Seit 2003 besteht die Super League aus zehn Mannschaften, die viermal pro Saison gegeneinander spielen. Die Dominanz des FC Basel ist in den letzten Jahren erdrückend geworden. Der Ligakrösus wird in der laufenden Saison den achten Meistertitel in Serie feiern. Dahinter haben sich die Young Boys als klare Nummer 2 etabliert. Sion und Luzern kämpfen aktuell zwei Punkte voneinander getrennt um Platz 3. St. Gallen hat schon sechs Zähler Rückstand auf den viert- platzierten FCL.

Die holländische Firma Hypercube ist von der SFL mit der Überprüfung des jetzigen Formats beauftragt. Sie hat errechnet, dass Luzern in den verbleibenden elf Runden mit einer Wahrscheinlichkeit von 56 Prozent die Saison mindestens auf dem aktuellen Rang 4 beenden wird. Das bedeutet: Selbst die Spannung für das Erreichen der Plätze zur Europa-League-Qualifikation bleibt derzeit aus.

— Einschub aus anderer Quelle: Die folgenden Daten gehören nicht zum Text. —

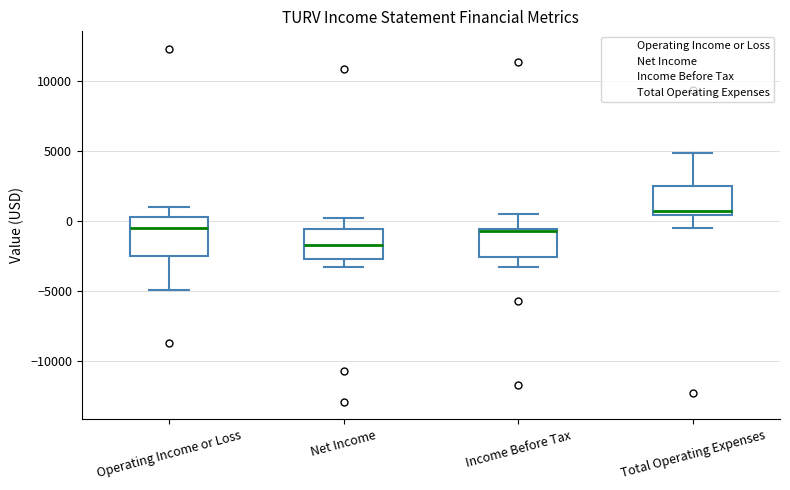

Reading left to right, transcribe this box plot: for each box, give where its median line is, the range the box spans, and where its two whiskers end, as read against the y-axis. The values are not printed on the chart, so give them approximately, as read against the axis.

Operating Income or Loss: median -500, box -2500 to 500, whiskers -5000 to 1000
Net Income: median -1500, box -2500 to -500, whiskers -3500 to 0
Income Before Tax: median -500 (drawn on the box's upper edge), box -2500 to -500, whiskers -3500 to 500
Total Operating Expenses: median 500 (just above the box's lower edge), box 500 to 2500, whiskers -500 to 5000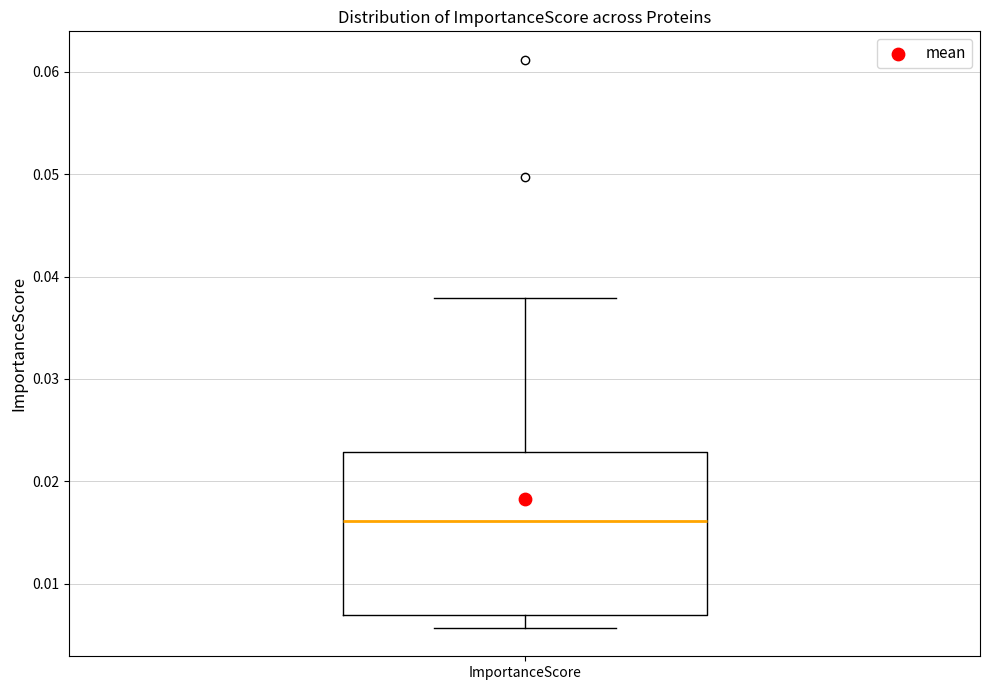

Read this box plot against the y-axis: the position of the median line, the range covered by the box, and the ends of both whiskers. The values are not printed on the chart, so give them approximately, as read against the axis.

median 0.016, box 0.007 to 0.023, whiskers 0.006 to 0.038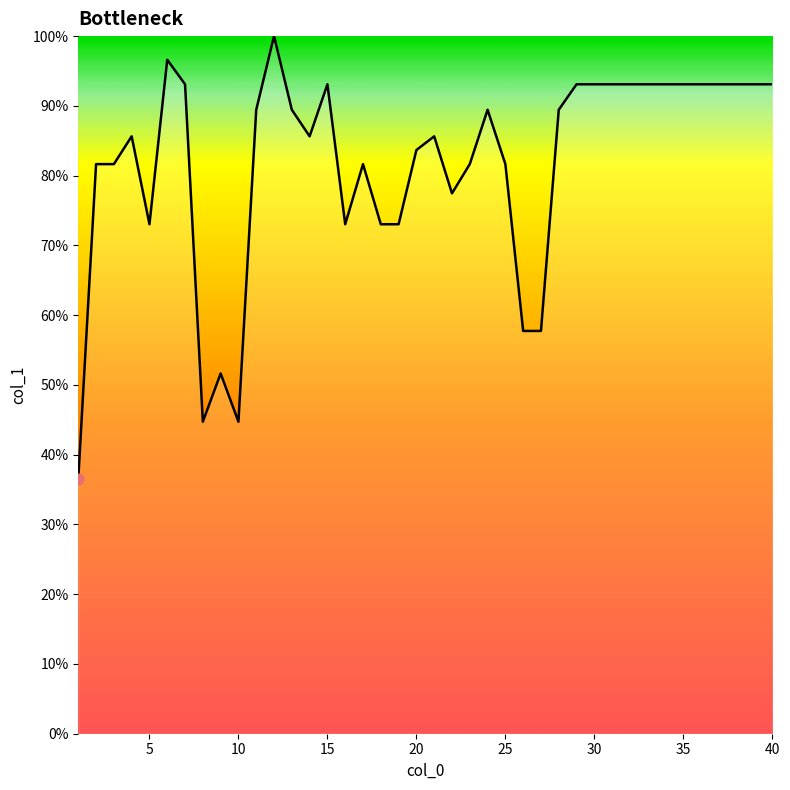

What is the difference between the maximum and minimum values?

63.5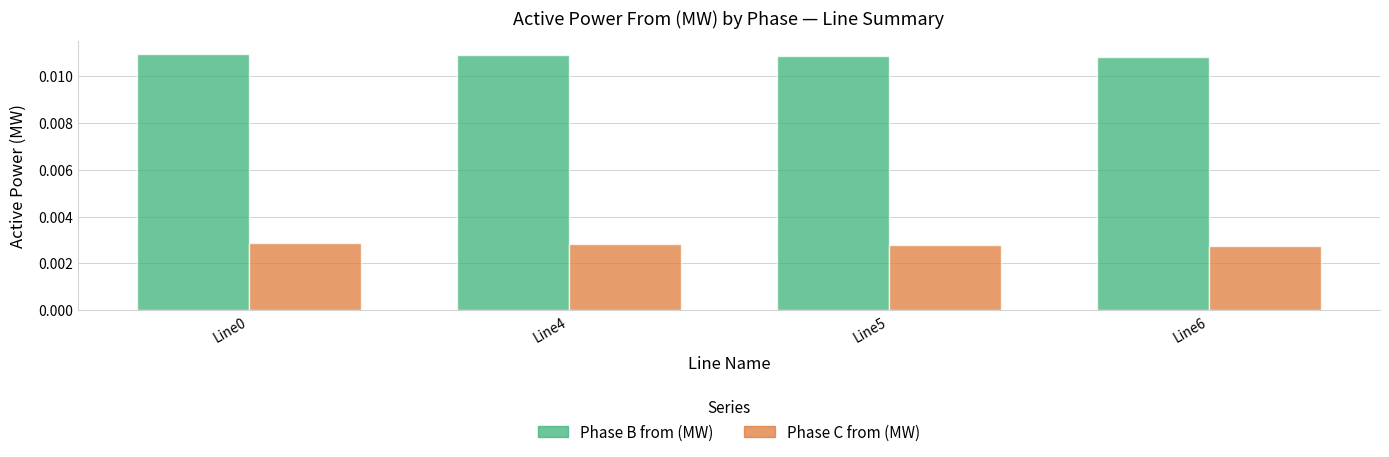

The value of pf_p_c_from_mw at Line5 is 0.0. True or false?

False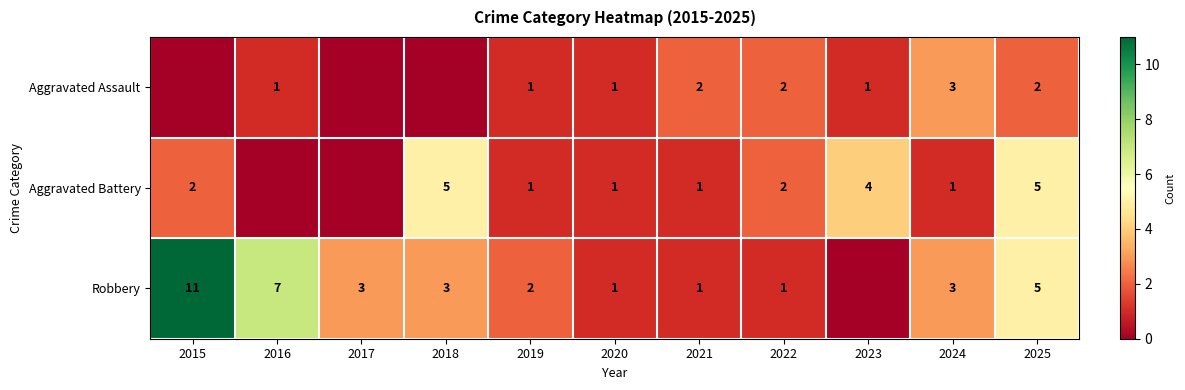

Between 2022 and 2024, which series saw the biggest shift?

Robbery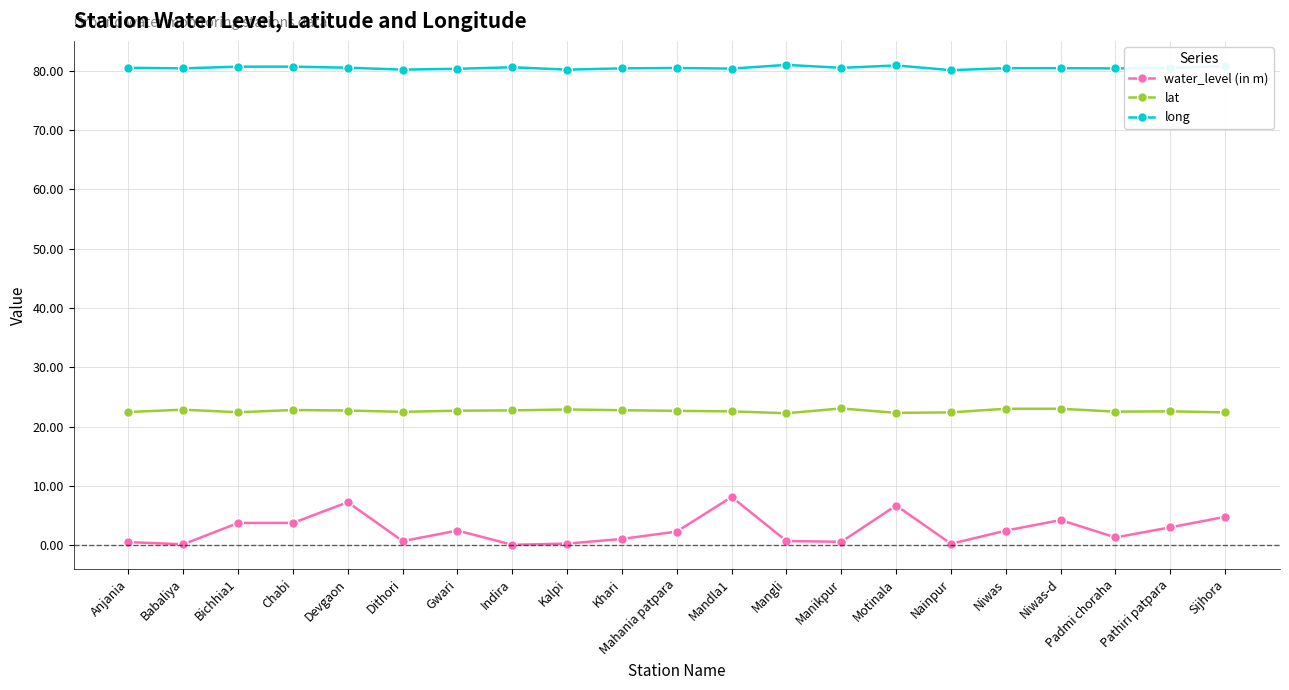

True or false: long and lat cross at least once.

False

Einzig spannend ist noch, ob Vaduz, Lausanne, GC, Lugano oder Thun absteigt. Die Auswirkungen dieser überraschungsarmen Meisterschaft spürt die SFL längst. In den letzten Jahren ist der Zuschauerschnitt von 12 000 auf 10 000 Besucher pro Match runtergegangen. Abnehmendes Interesse könnte sich in den nächsten Jahren in tieferen Sponsoreneinnahmen auswirken.

Um wieder Spannung und einen kompetitiveren Wettbewerb zu erzeugen, stellen sich die folgenden Fragen:

– Soll die Super League von zehn auf zwölf Teams erhöht werden?

– Wird dann die Finalrunde (wahrscheinlich mit acht Teams) und die Auf-/Abstiegsrunde (die letzten vier Teams aus der Super League gegen die ersten vier Teams der Challenge League) wieder eingeführt?

– Werden die Punkte für die Finalrunde geteilt?

Doch das ist nur eine Modus-Möglichkeit, um wieder mehr Attraktivität in den Schweizer Fussball zu bringen. Die Firma Hypercube ist spezialisiert darauf, Meisterschaftsformaten einen neuen Schliff zu verpassen. Sie war auch massgebend an der Champions-League-Reform beteiligt. Belgien spielt seit 2008 mit grossem Erfolg einen neuen Modus.

Hypercupe will die Bedürfnisse möglichst aller Interessengruppen mit einbeziehen: neben den Vereinen auch die Spieler, Trainer, Sponsoren sowie Journalisten – und nicht zu vergessen die Fans.

Vielleicht haben Sie eine zündende Idee für einen neuen Spielmodus. Dann senden Sie mir diesen bitte per E-Mail. Pieter Nieuwenhuis, Gründer von Hypercube, hat versprochen, dass er die Ideen aller Interessierten aufnimmt und in den Rechner eingeben wird.

Die Swiss Football League wird Mitte September 2017 entscheiden, mit welchem Modus im Schweizer Fussball künftig gespielt wird.